4.2.2. Feature Selection and Dimensionality Reduction

Highly variable genes (HVGs) were selected using the Pearson residuals method (n = 3000 genes) [44]. Principal component analysis (PCA) was performed on scaled residuals, and the top 30 principal components (PCs) were retained for downstream analysis. Nonlinear dimensionality reduction was achieved via UMAP [45], with initial positions derived from partition-based graph abstraction based on cell type [46]. Unsupervised clustering was performed with Leiden algorithm [47] with 2 iterations and 0.04 resolution.
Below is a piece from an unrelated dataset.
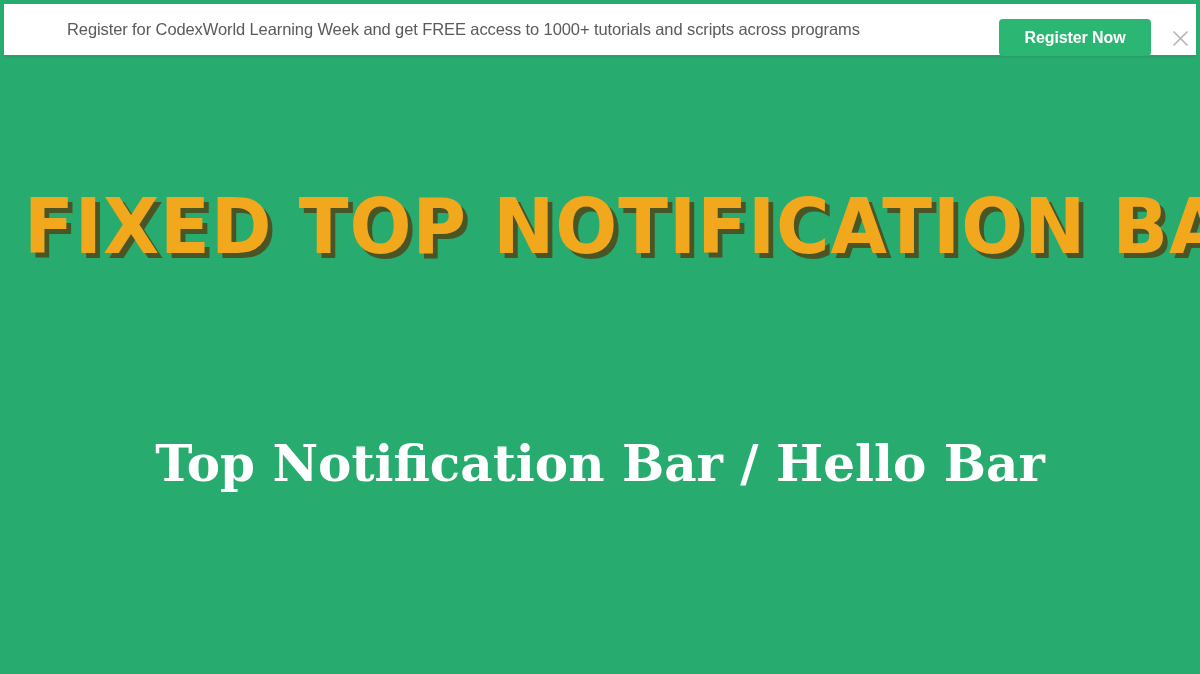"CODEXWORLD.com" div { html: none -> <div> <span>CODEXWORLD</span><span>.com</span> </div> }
4.2.3. Differential Expression and Pathway Analysis

DEGs between clusters were identified using the Wilcoxon rank-sum test, with Benjamini–Hochberg correction for multiple testing (adjusted p < 0.05). GSVA was performed using the GSEApy package (v.1.1.5) [48]. Hallmark gene sets from MSigDB were scored per cell using log-normalized expression data.

4.2.4. Code Availability

Code used for analysis is accessed 10 September 2025 and available at https://github.com/pav1201/scVHL.

5. Conclusions

Our single-cell transcriptomic analysis reveals that the aggressive phenotype driven by VHL inactivation is underpinned by a fundamental and persistent reorganization of cellular heterogeneity. We demonstrate that, regardless of VHL status, the Caki-1 population is structured into two distinct subpopulations: one with a pro-angiogenic phenotype and one with a more normal phenotype. While VHL mutation amplifies the hypoxic signature and increases the prevalence of the pro-angiogenic cells, the restoration of functional VHL is insufficient to fully reverse the proportions of these populations. The resilience of the pro-angiogenic phenotype, even after genetic correction, points to the activation of robust VHL-independent pathways such as ECM remodeling and cell-cycle dysregulation that sustain cellular aggressiveness.